Sekitar setengah jam Meutya menghadap Prabowo. Ia mengaku menyampaikan laporan terkini seputar penangkapan pegawainya oleh polisi.
"Presiden menyampaikan bahwa langkah-langkah sudah betul, diteruskan," kata Meutya, Jumat (1/11/2024).
Sebagai menteri yang baru dilantik pada 21 Oktober 2024, Meutya bisa dibilang 'apes' kala langsung dihantam oleh kasus penangkapan oknum Komdigi oleh polisi atas sangkaan 'mengamankan' situs-situs judol agar terbebas dari pemblokiran. Namun, kasus ini pun bisa menjadi 'wake up call' baginya sebagai momentum 'bersih-bersih' kementeriannya dari oknum yang selama ini kongkalingkong dengan bandar judol.

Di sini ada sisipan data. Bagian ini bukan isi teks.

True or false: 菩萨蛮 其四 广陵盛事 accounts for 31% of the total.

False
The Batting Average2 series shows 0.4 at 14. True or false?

Oleh karena itu, Meutya pun mendukung sepenuhnya upaya kepolisian dalam mengungkap praktik judol di lingkup instansi yang ia pimpin. Jika diperlukan, kata Meutya, pihaknya tidak akan ragu untuk memfasilitasi pengembangan penyidikan, termasuk memungkinkan kepolisian masuk ke kantor mereka.
Benar saja, pada hari yang sama Meutya dipanggil Prabowo, tim dari Direktorat Reserse Kriminal Umum Polda Metro Jaya melakukan penggeledahan kantor Kementerian Komdigi. Penggeledahan itu dipimpin oleh Dirreskrimum Polda Metro Jaya Kombes Pol. Wira Satya Triputra, Wadirreskrimum Polda Metro Jaya AKBP Aldi Subartono.
Penggeledahan itu sebagai penggembangan dari penangkapan 11 tersangka kasus judol melibatkan oknum pegawai kementerian yang dipimpin Muetya Hafid. Kabid Humas Polda Metro Jaya Kombes Polisi Ade Ary Syam Indradi sebelumnya menjelaskan paa oknum pegawai Kementerian Komdigi tersebut memiliki kewenangan untuk melakukan pengecekan web judi daring hingga memblokir. Namun, mereka menyalahgunakan wewenang dengan tidak memblokir situs judi itu dan diduga menerima imbalan hingga nilainya mencapai miliaran rupiah.
"Mereka diberi kewenangan penuh untuk memblokir. Namun mereka melakukan penyalahgunaan juga melakukan, kalau sudah kenal sama mereka, mereka tidak blokir dari data mereka," kata Ade Ary.